I have lived in the world of Eastern teachings and I have disentangled myself from the intricate web of all spiritual belief systems – and therefore I know spiritual practice very well. I was not only a committed participant and faithful devotee in the spiritual world but I have now broken through the ‘sacred ceiling’ and left behind ‘that which is sacred, holy’.

Because I have encountered them myself I also know the objections, doubts and the various pitfalls when questioning the spiritual world-view – a necessary and unavoidable prerequisite to start on the path to Actual Freedom.

That’s why I think that this is not a matter of misunderstanding.

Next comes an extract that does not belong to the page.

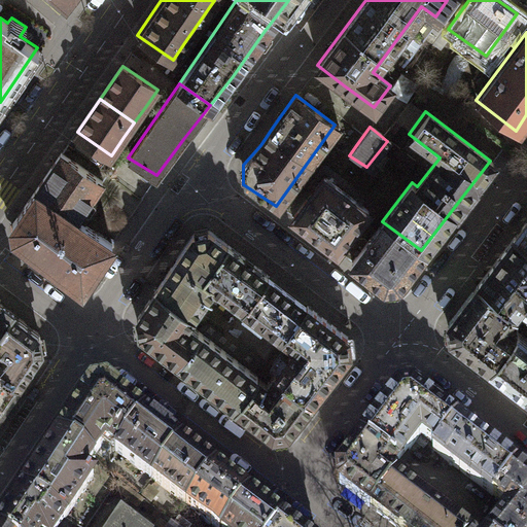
[(102,181),(59,153),(12,218),(10,229),(13,237),(73,284),(82,283),(109,242),(81,223),(90,216),(80,210),(102,181)]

But there is certainly disagreement, which is inevitable because Actual Freedom lies 180 degrees opposite to all spiritual beliefs. As I see it, getting to the bottom of a matter is the very point of having a discussion. If one encounters disagreement, then a discussion facilitates an investigation of all the facts involved and accord is reached on the basis of facts. Then it is not a matter of personal opinion or a matter of right and wrong or merely an acceptance or rejection of some authority figure, but the facts can then speak for themselves.

KONRAD: Take anger. If you never feel anger, you cannot feel revolted by the fact that Nazi Germany has slaughtered 5 million Jews. So the elimination of this emotion can make you stop investigating the causes of this, and thus make it possible that it will happen again. Therefore the question is not how to eliminate anger, but to investigate when anger is at its place, and when not.

VINEETO: Anger is in its very nature destructive. How can anger about Nazis in Germany eliminate suffering. The retribution from the ‘good’ guys that took place at the end of World War II was as cruel, uncontrolled and devastatingly disastrous as the actions of the ‘bad’ guys before. To investigate the causes of violence and eliminate them, I don’t need to be angry, I only need to apply understanding and intelligence. Anger will always be blind.